-- STUDY TEXT follows --

Still, he said the totality of the circumstances will be hard for the defense to overcome. The teenagers were unarmed when Smith fired, and he kept their bodies for approximately 24 hours in his home after he shot them.
Friedberg said he has thought for years that the self-defense statute needs to be clarified. As it is written, deadly force is OK to prevent the commission of a felony in your home.
“If someone was on the phone in your house arranging a drug deal or a burglary, you could blow his head off. Clearly that’s not the intent, but no statute should be written so you need judicial interpretation to get it right,” he said.
Last year, Gov. Mark Dayton vetoed a bill that would have expanded a person’s right to use deadly force in Minnesota. If passed, the bill would have allowed people to shoot to kill someone if they felt threatened in their home, on their porch or deck, or in their yard, tent or vehicle. It would have also changed the presumption of when a shooting is justified.
Heather Martens, the executive director of Protect Minnesota, an agency working to end gun violence in the state, said the proposed law would have had an impact on this case.
“It would have made it much harder for prosecutors to bring a murder charge against [Smith],” she said. “If a shooter claimed he acted in self defense, then the prosecution would have had to prove otherwise. In fact, a person couldn’t be arrested until law enforcement had gathered evidence to refute the self-defense claim. This case shows right where the line in our law is.”

-- STUDY TEXT concluded --

DIRECTIVE 1
Answer these from the article on Minnesota's self-defense law:
(a) For about how long did Smith keep the teenagers' bodies in his home?
(b) Who vetoed the bill that would have expanded the right to use deadly force?
(c) What organization does Heather Martens serve as executive director of?
DIRECTIVE 2
Set down, word for word, the stretch of the article on Minnesota's self-defense law from "Friedberg said he" through "shooting is justified.".

-- DATA EXTRACT follows --

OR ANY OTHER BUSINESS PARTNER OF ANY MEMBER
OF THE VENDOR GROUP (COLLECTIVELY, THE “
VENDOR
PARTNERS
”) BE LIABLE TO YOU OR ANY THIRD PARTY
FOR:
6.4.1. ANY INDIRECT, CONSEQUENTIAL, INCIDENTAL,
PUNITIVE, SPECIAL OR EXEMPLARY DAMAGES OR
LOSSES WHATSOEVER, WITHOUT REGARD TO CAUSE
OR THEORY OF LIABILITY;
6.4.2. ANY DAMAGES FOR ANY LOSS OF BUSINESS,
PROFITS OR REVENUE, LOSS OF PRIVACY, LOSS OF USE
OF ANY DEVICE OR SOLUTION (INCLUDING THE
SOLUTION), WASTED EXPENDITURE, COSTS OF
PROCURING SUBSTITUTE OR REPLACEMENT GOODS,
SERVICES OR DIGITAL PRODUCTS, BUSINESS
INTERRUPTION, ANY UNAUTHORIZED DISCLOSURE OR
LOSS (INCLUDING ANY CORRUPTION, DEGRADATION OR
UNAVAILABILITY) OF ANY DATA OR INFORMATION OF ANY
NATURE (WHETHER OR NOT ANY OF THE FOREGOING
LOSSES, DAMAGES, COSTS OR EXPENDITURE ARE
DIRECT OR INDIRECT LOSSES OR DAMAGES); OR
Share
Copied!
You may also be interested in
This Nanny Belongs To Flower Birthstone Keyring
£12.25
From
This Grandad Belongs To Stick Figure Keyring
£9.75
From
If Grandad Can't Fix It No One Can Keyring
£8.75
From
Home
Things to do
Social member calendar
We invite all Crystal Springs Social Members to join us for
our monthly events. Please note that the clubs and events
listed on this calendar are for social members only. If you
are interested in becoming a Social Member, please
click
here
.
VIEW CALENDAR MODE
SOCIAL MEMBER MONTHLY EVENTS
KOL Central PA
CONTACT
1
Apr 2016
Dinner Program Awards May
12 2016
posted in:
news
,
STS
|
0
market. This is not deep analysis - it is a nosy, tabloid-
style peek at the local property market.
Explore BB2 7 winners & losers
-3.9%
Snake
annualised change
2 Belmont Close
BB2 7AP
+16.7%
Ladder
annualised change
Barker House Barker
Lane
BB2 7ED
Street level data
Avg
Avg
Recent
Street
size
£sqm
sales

-- DATA EXTRACT concluded --

EXPECTED OUTPUT 1
(a) Approximately 24 hours.
(b) Gov. Mark Dayton.
(c) Protect Minnesota.

EXPECTED OUTPUT 2
Friedberg said he has thought for years that the self-defense statute needs to be clarified. As it is written, deadly force is OK to prevent the commission of a felony in your home.
“If someone was on the phone in your house arranging a drug deal or a burglary, you could blow his head off. Clearly that’s not the intent, but no statute should be written so you need judicial interpretation to get it right,” he said.
Last year, Gov. Mark Dayton vetoed a bill that would have expanded a person’s right to use deadly force in Minnesota. If passed, the bill would have allowed people to shoot to kill someone if they felt threatened in their home, on their porch or deck, or in their yard, tent or vehicle. It would have also changed the presumption of when a shooting is justified.